* Task details: Reproduce every one of the lines below verbatim, leaving out the pictures.
(Data excerpts begins)
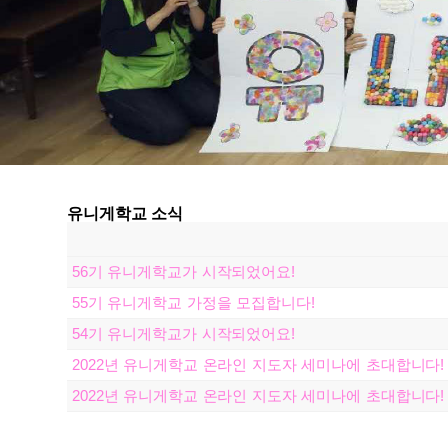
유니게학교 소식
56기 유니게학교가 시작되었어요!
55기 유니게학교 가정을 모집합니다!
54기 유니게학교가 시작되었어요!
2022년 유니게학교 온라인 지도자 세미나에 초대합니다!
2022년 유니게학교 온라인 지도자 세미나에 초대합니다!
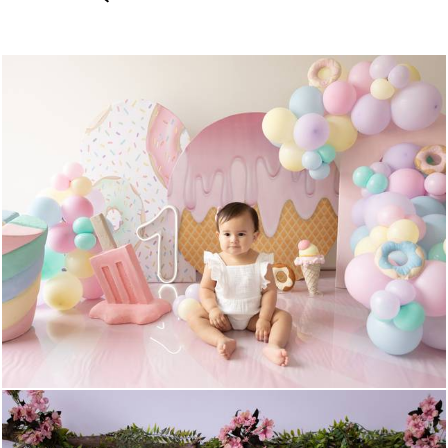
326
0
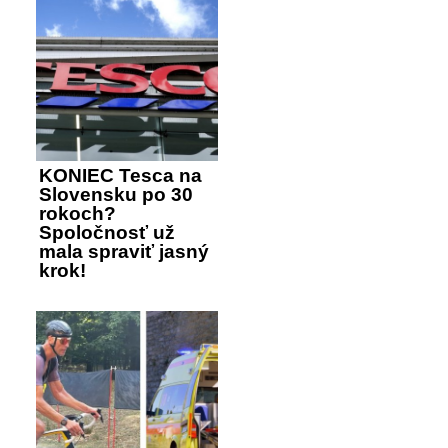
KONIEC Tesca na
Slovensku po 30
rokoch?
Spoločnosť už
mala spraviť jasný
krok!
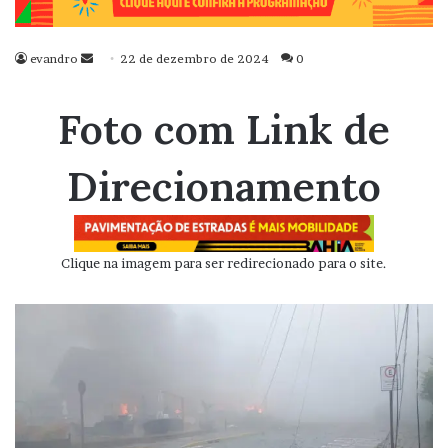
evandro
Mande
22 de dezembro de 2024
0
um
e-
Foto com Link de
mail
Direcionamento
Clique na imagem para ser redirecionado para o site.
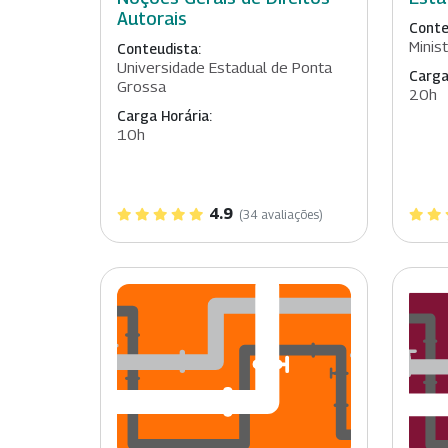
Autorais
Conte
Minis
Conteudista:
Universidade Estadual de Ponta
Carga
Grossa
20h
Carga Horária:
10h
4.9
(34 avaliações)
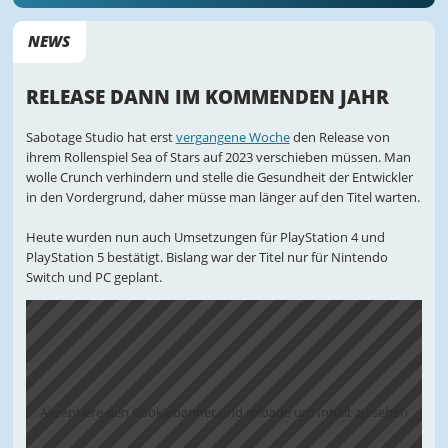
NEWS
RELEASE DANN IM KOMMENDEN JAHR
Sabotage Studio hat erst
vergangene Woche
den Release von
ihrem Rollenspiel Sea of Stars auf 2023 verschieben müssen. Man
wolle Crunch verhindern und stelle die Gesundheit der Entwickler
in den Vordergrund, daher müsse man länger auf den Titel warten.
Heute wurden nun auch Umsetzungen für PlayStation 4 und
PlayStation 5 bestätigt. Bislang war der Titel nur für Nintendo
Switch und PC geplant.
Akzeptiere den Cookiebanner und reloade um Inhalt zu sehen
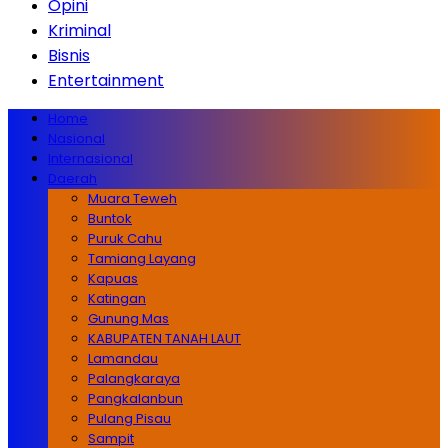
Opini
Kriminal
Bisnis
Entertainment
Home
Nasional
Internasional
Daerah
Muara Teweh
Buntok
Puruk Cahu
Tamiang Layang
Kapuas
Katingan
Gunung Mas
KABUPATEN TANAH LAUT
Lamandau
Palangkaraya
Pangkalanbun
Pulang Pisau
Sampit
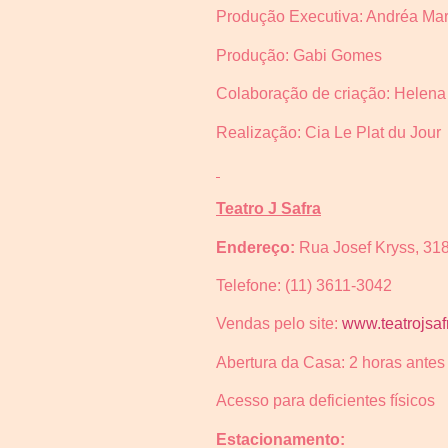
Produção Executiva: Andréa Ma
Produção: Gabi Gomes
Colaboração de criação: Helena
Realização: Cia Le Plat du Jour
Teatro J Safra
Endereço:
Rua Josef Kryss, 31
Telefone: (11) 3611-3042
Vendas pelo site:
www.teatrojsaf
Abertura da Casa: 2 horas antes
Acesso para deficientes físicos
Estacionamento:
(Data excerpts ends)
* Your solution:
유니게학교 소식
56기 유니게학교가 시작되었어요!
55기 유니게학교 가정을 모집합니다!
54기 유니게학교가 시작되었어요!
2022년 유니게학교 온라인 지도자 세미나에 초대합니다!
2022년 유니게학교 온라인 지도자 세미나에 초대합니다!
326
0
KONIEC Tesca na
Slovensku po 30
rokoch?
Spoločnosť už
mala spraviť jasný
krok!
evandro
Mande
22 de dezembro de 2024
0
um
e-
Foto com Link de
mail
Direcionamento
Clique na imagem para ser redirecionado para o site.
Autorais
Conte
Minis
Conteudista:
Universidade Estadual de Ponta
Carga
Grossa
20h
Carga Horária:
10h
4.9
(34 avaliações)
NEWS
RELEASE DANN IM KOMMENDEN JAHR
Sabotage Studio hat erst
vergangene Woche
den Release von
ihrem Rollenspiel Sea of Stars auf 2023 verschieben müssen. Man
wolle Crunch verhindern und stelle die Gesundheit der Entwickler
in den Vordergrund, daher müsse man länger auf den Titel warten.
Heute wurden nun auch Umsetzungen für PlayStation 4 und
PlayStation 5 bestätigt. Bislang war der Titel nur für Nintendo
Switch und PC geplant.
Akzeptiere den Cookiebanner und reloade um Inhalt zu sehen
Opini
Kriminal
Bisnis
Entertainment
Home
Nasional
Internasional
Daerah
Muara Teweh
Buntok
Puruk Cahu
Tamiang Layang
Kapuas
Katingan
Gunung Mas
KABUPATEN TANAH LAUT
Lamandau
Palangkaraya
Pangkalanbun
Pulang Pisau
Sampit
Produção Executiva: Andréa Ma
Produção: Gabi Gomes
Colaboração de criação: Helena
Realização: Cia Le Plat du Jour
Teatro J Safra
Endereço:
Rua Josef Kryss, 31
Telefone: (11) 3611-3042
Vendas pelo site:
www.teatrojsaf
Abertura da Casa: 2 horas antes
Acesso para deficientes físicos
Estacionamento:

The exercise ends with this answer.